I love how Charles Spurgeon illustrated on this point. He says: "Brethren, when a ship is in sailing order and in good condition, yet she still cannot speed on her journey herself. Even though the sails are spread, there is no hope of her making port unless the wind shall blow. If that be so, how much more is it true that if the ship leaks, if the worm has begun to eat her timbers, or if, by grazing upon a rock, she has done serious damage to her bottom, it is impossible that she should repair her own damage." The same is true spiritually speaking. We have this ship, our own vessel, but without God's wind and the sails, we are not moving. And even worse, we are a ruined ship, a ship with rotten timber, with sails that do not stand up too well, and we cannot repair ourselves. So we say to God: "create in me a clean heart, O God."
This verse ought to be our morning song as we rise and we say it aloud to ourselves as we sleep.
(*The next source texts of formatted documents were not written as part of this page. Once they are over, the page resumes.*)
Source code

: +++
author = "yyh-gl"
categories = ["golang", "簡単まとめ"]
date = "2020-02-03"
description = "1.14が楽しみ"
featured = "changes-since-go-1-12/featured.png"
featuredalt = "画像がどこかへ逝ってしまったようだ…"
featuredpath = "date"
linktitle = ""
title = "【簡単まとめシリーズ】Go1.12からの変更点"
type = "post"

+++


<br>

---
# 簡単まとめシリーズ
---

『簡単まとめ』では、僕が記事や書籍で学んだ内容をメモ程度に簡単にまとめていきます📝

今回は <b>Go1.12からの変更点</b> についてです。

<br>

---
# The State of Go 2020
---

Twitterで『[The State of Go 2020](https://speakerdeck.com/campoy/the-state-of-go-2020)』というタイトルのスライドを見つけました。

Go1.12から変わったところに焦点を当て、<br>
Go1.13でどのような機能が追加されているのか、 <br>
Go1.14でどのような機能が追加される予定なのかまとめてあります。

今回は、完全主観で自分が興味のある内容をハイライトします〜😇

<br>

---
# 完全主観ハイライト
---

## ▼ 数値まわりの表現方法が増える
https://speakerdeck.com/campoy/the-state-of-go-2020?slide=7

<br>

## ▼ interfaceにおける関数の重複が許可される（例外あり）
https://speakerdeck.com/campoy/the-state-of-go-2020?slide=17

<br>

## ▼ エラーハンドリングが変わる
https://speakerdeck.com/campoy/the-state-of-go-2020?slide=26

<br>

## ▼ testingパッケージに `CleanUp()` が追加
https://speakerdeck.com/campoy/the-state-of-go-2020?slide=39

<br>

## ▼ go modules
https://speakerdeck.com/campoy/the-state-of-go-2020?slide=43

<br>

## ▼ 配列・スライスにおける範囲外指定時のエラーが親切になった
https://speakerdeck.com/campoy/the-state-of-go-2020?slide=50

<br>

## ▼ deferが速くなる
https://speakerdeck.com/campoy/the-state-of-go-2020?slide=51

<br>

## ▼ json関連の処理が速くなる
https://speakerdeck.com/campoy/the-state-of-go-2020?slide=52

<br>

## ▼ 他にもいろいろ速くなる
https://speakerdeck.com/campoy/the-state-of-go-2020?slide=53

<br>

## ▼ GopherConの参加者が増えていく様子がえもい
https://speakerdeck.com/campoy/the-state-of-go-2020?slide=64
If you do not know how to pray, learn these words and you shall pray enough. "Create in me a clean heart, O God." Say it five times a day, ten times a day, until the Lord responds.
Perhaps David had ceased to pray this prayer when he first took Bathsheba in adultery. That is what happens with sin, you see. We do not so much fall off a cliff, but we slide, and we slide one compromise at a time; one spiritual discipline neglected at a time. When we cease to pray: "Create in me a clean heart," we leave ourselves open and vulnerable to obey the flesh.
How many Christians in New Zealand today, I wonder, are praying this prayer every day? "Create in me a clean heart, O God." How many pray and ask God for Christ-likeness? How many are seeking God's face today in New Zealand that are crying out for more and more of God and more holiness?
Pray then, brothers and sisters: "God, I need you working in my heart to root out of me all that is of the flesh and plant into me your word and your truth, that I might have a clean heart and not sin against you."
Pray that God would give you a resolute and a steadfast spirit.